Ein unilateraler Effekt impliziert die Einzelmarktbeherrschung eines Wettbewerbers, die er z.B. durch eine Preiserhöhung über das Niveau vor der Fusion oder eine Einschränkung der produzierten Menge ausüben kann, ohne dass seine Konkurrenten Einfluss darauf nehmen könnten.[6] Die Preiserhöhung wird in erster Linie dadurch ermöglicht, dass ein Teil des aus der Preiserhöhung resultierenden Absatzverlustes an den Fusionspartner abgegeben wird und somit dennoch im gleichen Unternehmen verbleibt. Hierbei sind die negativen wettbewerbsrechtlichen Effekte umso größer, je höher die Neigung der Kunden ist, zu den Produkten der jeweils anderen an der Fusion beteiligten Firma zu wechseln.[7]

Es ist dabei zu unterscheiden, ob es sich um einen Markt für homogene oder differenzierte Produkte handelt, da es hierbei zu unterschiedlich starken Effekten kommt. Hierauf wird im Abschnitt 2.1.1.1. näher eingegangen.

2.1.1.1. Determinanten für Marktbeherrschung

Die Marktbeherrschung einer Firma nach einer Fusion lässt sich anhand verschiedener Faktoren definieren, die im Folgenden erläutert werden.

Konzentration: Die Anzahl der Firmen, die nach einer Fusion noch am Markt agieren, hat entscheidenden Einfluss auf die Marktmacht der einzelnen Wettbewerber. Je kleiner diese Anzahl ist, desto wahrscheinlicher ist es, dass einzelne Unternehmen ihre Marktmacht zum Nachteil der Verbraucher ausüben können.[8]

Marktanteil und Kapazität: Ein größerer Marktanteil spricht für höhere Marktmacht und damit für mehr Einfluss auf die Marktpreise. Fusionen, die eine neue größte Firma erschaffen oder die größte Firma noch vergrößern, vermindern stets Wohlfahrtseffekte. Sind es kleine Firmen, die fusionieren, ist der Effekt auf die Preissituation wahrscheinlich geringer, wenn es nicht sogar zu einer allgemeinen Wohlfahrtsverbesserung kommt.

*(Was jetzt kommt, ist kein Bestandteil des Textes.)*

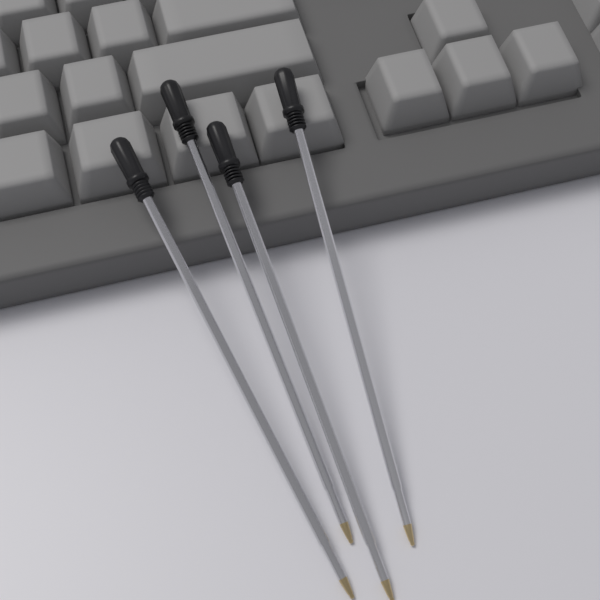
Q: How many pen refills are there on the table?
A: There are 4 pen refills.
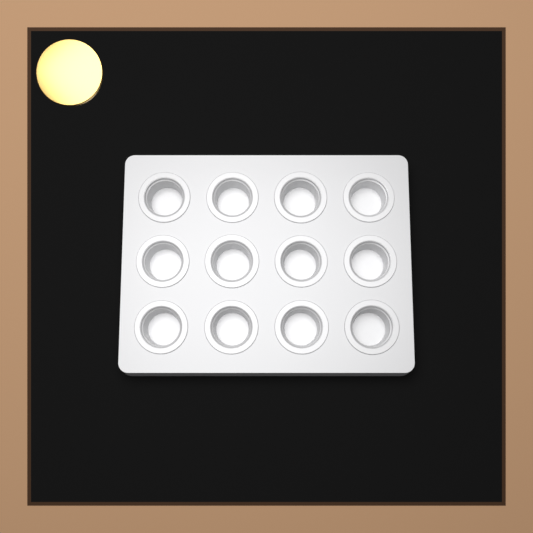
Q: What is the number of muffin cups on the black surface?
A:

Die Wettbewerber der fusionierenden Unternehmen müssen mit einer Ausweitung des Angebots reagieren können, um die Nachfrage der abwanderungswilligen Kunden befriedigen zu können. Somit sind auch die Kapazitäten der Konkurrenten ein Kriterium, das bei der Beurteilung von Unternehmenszusammenschlüssen ins Kalkül gezogen werden sollte.[9]

Bei der Untersuchung der Auswirkungen einer Fusion auf die Wettbewerbsbedingungen muss man – wie oben angesprochen – eine klare Unterscheidung zwischen Märkten, auf denen homogene Güter gehandelt werden, und Märkten, auf denen differenzierte Güter angeboten werden, machen.

Handelt es sich um homogene Güter (z.B. Strom), ist der Marktanteil durchaus ein entscheidendes Kriterium für wettbewerbsrechtliche Bedenken. Das ist damit zu begründen, dass bei einer Fusion zweier Unternehmen mit einem großen Marktanteil die Wahrscheinlichkeit, dass Kunden ihre Nachfrage zum Fusionspartner verschieben, relativ hoch ist.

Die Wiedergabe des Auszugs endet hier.